In Plain Sight (2008–2012): The Witness Protection Procedural as Feminist Geography and Borderlands Drama
The relationship between Mary (chaotic, reactive, “real”) and Marshall (ordered, intellectual, “name as profession”) transcends the will-they-won’t-they trope. Marshall Mann (the name is a directorial joke: he is the “Marshall man”) serves as Mary’s superego. While Mary enforces the law’s letter, Marshall interprets its spirit. Their partnership models a dialectical resolution: the Marshal as guardian requires the Mann as humanist. IN PLAIN SIGHT -2008-2012-- Complete TV Series ...

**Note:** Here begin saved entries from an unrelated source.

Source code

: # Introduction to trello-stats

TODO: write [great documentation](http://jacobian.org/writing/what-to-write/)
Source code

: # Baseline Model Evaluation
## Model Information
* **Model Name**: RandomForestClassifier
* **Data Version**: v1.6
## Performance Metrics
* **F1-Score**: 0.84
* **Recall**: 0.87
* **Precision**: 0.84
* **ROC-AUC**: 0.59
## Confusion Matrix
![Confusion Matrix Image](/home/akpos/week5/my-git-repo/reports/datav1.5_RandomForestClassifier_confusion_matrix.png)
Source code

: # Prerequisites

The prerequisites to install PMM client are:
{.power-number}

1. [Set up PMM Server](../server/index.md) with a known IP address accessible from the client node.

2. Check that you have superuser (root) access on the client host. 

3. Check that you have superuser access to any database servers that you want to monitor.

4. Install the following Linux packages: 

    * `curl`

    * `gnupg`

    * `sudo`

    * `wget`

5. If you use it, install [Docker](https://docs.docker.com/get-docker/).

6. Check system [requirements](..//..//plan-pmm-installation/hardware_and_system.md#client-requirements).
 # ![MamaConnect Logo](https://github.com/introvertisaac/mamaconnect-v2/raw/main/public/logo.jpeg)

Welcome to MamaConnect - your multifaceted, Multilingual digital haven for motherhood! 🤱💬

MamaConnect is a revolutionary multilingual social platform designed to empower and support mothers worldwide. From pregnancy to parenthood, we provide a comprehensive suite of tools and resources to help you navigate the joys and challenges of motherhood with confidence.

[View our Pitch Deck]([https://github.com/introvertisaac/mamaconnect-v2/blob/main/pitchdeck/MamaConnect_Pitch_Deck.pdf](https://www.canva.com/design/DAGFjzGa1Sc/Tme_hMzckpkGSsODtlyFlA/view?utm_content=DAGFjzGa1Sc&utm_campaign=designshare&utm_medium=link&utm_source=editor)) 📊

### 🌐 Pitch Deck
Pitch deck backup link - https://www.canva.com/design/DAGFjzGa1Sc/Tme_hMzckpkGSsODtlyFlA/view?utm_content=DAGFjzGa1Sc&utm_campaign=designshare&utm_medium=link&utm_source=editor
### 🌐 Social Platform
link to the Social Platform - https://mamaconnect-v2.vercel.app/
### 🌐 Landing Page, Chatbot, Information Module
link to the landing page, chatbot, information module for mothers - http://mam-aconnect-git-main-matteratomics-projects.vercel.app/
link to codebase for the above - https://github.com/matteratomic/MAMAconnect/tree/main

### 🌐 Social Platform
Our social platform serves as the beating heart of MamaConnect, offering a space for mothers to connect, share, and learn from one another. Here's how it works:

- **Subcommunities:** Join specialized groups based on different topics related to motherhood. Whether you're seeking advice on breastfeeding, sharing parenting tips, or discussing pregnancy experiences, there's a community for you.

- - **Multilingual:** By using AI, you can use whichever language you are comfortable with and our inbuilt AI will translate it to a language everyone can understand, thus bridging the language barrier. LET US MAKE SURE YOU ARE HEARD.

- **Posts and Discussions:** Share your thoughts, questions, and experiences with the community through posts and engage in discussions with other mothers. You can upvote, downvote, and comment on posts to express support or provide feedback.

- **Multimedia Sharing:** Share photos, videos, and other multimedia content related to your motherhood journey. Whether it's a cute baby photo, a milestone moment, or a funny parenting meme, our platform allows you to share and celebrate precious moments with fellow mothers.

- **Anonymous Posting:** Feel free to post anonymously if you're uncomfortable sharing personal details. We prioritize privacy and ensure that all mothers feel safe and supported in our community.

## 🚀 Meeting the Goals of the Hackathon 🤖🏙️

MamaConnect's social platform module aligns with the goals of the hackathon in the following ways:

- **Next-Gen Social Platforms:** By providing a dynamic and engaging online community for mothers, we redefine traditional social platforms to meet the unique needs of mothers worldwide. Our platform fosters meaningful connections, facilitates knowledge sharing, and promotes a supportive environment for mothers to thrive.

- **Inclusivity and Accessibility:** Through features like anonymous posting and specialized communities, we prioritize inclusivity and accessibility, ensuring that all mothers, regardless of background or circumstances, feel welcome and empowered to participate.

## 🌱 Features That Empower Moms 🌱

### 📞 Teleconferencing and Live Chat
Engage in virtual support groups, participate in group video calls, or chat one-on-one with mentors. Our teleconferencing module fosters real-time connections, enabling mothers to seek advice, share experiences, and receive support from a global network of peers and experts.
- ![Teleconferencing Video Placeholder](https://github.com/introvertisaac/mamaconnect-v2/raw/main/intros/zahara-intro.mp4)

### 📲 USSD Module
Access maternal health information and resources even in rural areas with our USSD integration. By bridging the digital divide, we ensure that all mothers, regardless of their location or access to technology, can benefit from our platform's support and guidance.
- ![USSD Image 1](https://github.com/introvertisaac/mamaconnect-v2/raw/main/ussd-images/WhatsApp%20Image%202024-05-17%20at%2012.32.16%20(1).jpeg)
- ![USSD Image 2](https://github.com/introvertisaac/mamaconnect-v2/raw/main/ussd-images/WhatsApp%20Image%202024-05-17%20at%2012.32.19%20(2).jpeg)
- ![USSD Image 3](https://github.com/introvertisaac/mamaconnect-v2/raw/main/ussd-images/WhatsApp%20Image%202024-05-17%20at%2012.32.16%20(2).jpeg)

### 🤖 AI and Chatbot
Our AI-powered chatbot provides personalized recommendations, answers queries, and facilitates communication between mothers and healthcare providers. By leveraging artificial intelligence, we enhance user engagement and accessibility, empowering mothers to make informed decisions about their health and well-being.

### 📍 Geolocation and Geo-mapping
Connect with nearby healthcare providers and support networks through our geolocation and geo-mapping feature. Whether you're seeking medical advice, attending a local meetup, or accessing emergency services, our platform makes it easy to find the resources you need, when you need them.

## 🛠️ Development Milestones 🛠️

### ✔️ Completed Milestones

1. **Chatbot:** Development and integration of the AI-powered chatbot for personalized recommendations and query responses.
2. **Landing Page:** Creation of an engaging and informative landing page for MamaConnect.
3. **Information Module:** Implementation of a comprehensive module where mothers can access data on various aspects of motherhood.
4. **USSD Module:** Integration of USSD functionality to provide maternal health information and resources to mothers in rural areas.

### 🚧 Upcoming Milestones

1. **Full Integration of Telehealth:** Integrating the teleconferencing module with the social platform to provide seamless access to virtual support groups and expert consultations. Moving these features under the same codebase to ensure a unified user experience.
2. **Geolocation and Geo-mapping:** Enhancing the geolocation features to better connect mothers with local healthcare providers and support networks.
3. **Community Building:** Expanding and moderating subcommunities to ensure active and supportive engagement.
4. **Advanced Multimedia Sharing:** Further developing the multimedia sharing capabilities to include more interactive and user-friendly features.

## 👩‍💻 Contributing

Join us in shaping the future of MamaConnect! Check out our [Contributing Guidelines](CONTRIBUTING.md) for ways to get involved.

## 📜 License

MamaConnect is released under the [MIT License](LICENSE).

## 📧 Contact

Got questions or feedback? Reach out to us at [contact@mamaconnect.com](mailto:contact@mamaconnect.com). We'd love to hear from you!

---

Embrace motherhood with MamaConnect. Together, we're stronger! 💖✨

In Plain Sight departs from the procedural formula by focusing on the witnesses’ psychological dissolution. Each episode’s “case” typically involves a witness attempting to reclaim their former identity (contacting a family member, committing a crime “in character”), thereby endangering themselves and others. The series posits that identity is not inherent but a story ratified by the state. WITSEC provides a new name, but not a new self. The series posits that identity is not inherent
This paper analyzes the complete run of the USA Network television series In Plain Sight (2008–2012) as a significant, though critically overlooked, text within the “Blue Sky” era of cable television. Moving beyond a simple procedural crime drama, the paper argues that the series uses its unique setting—the U.S. Federal Witness Protection Program (WITSEC) in Albuquerque, New Mexico—to construct a distinct “feminist geography.” Protagonist U.S. Marshal Mary Shannon operates as a liminal gatekeeper, navigating physical, ethical, and gendered borders. The series explores themes of identity erasure, coerced community, and the trauma of transience, all filtered through the specific lens of the American Southwest as a zone of legal and cartographic uncertainty. Ultimately, In Plain Sight offers a nuanced critique of the myth of a stable, autonomous self, proposing instead that identity is a negotiated performance dependent on place, witness, and bureaucratic power. and the trauma of transience
Crucially, the series refuses romantic consummation until the final season, and even then treats it as fraught. This restraint is thematically vital. Their union would collapse the necessary border between professional detachment and personal entanglement—the very border the WITSEC program requires. By keeping them partners, In Plain Sight suggests that the most intimate relationship in a liminal world is not romantic but functional: two people who agree to see each other plainly.